Exercise — Transcribe all the entries word for word, skipping the pictures.

===== Data section =====

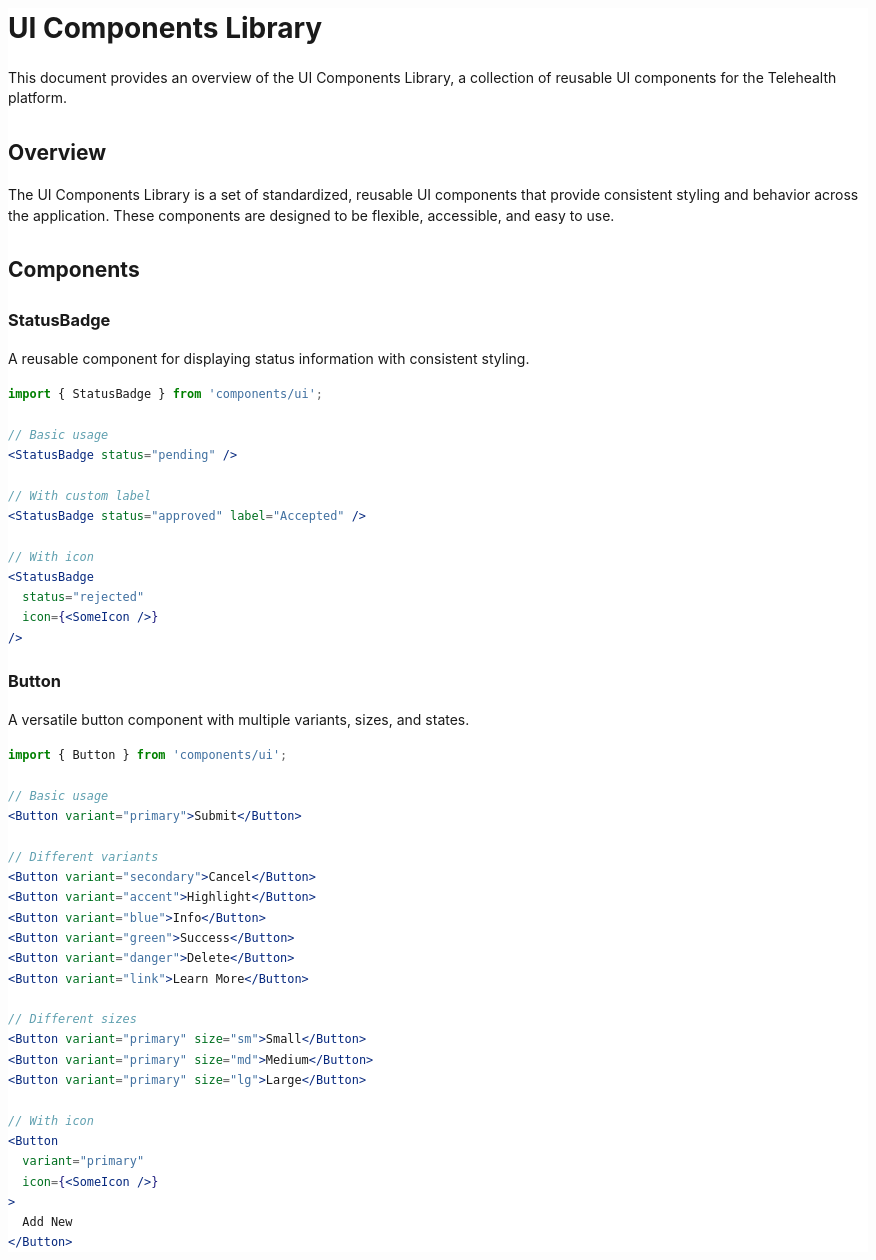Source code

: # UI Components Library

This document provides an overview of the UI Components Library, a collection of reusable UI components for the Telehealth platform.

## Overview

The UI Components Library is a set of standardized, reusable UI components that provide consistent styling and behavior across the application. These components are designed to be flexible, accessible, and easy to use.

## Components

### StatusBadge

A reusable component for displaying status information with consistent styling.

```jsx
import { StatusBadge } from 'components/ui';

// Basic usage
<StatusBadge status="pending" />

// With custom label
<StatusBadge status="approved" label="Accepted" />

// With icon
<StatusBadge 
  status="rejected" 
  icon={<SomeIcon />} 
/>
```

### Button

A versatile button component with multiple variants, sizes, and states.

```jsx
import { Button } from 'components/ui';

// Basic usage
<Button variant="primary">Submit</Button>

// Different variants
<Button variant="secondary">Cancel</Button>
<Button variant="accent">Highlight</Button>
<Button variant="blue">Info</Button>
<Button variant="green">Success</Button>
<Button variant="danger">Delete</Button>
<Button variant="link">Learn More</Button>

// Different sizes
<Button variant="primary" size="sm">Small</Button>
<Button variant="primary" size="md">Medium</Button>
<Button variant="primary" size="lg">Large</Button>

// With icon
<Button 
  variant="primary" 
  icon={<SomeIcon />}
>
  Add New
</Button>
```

=====

Answer to the problem —
Source code

: # UI Components Library

This document provides an overview of the UI Components Library, a collection of reusable UI components for the Telehealth platform.

## Overview

The UI Components Library is a set of standardized, reusable UI components that provide consistent styling and behavior across the application. These components are designed to be flexible, accessible, and easy to use.

## Components

### StatusBadge

A reusable component for displaying status information with consistent styling.

```jsx
import { StatusBadge } from 'components/ui';

// Basic usage
<StatusBadge status="pending" />

// With custom label
<StatusBadge status="approved" label="Accepted" />

// With icon
<StatusBadge 
  status="rejected" 
  icon={<SomeIcon />} 
/>
```

### Button

A versatile button component with multiple variants, sizes, and states.

```jsx
import { Button } from 'components/ui';

// Basic usage
<Button variant="primary">Submit</Button>

// Different variants
<Button variant="secondary">Cancel</Button>
<Button variant="accent">Highlight</Button>
<Button variant="blue">Info</Button>
<Button variant="green">Success</Button>
<Button variant="danger">Delete</Button>
<Button variant="link">Learn More</Button>

// Different sizes
<Button variant="primary" size="sm">Small</Button>
<Button variant="primary" size="md">Medium</Button>
<Button variant="primary" size="lg">Large</Button>

// With icon
<Button 
  variant="primary" 
  icon={<SomeIcon />}
>
  Add New
</Button>
```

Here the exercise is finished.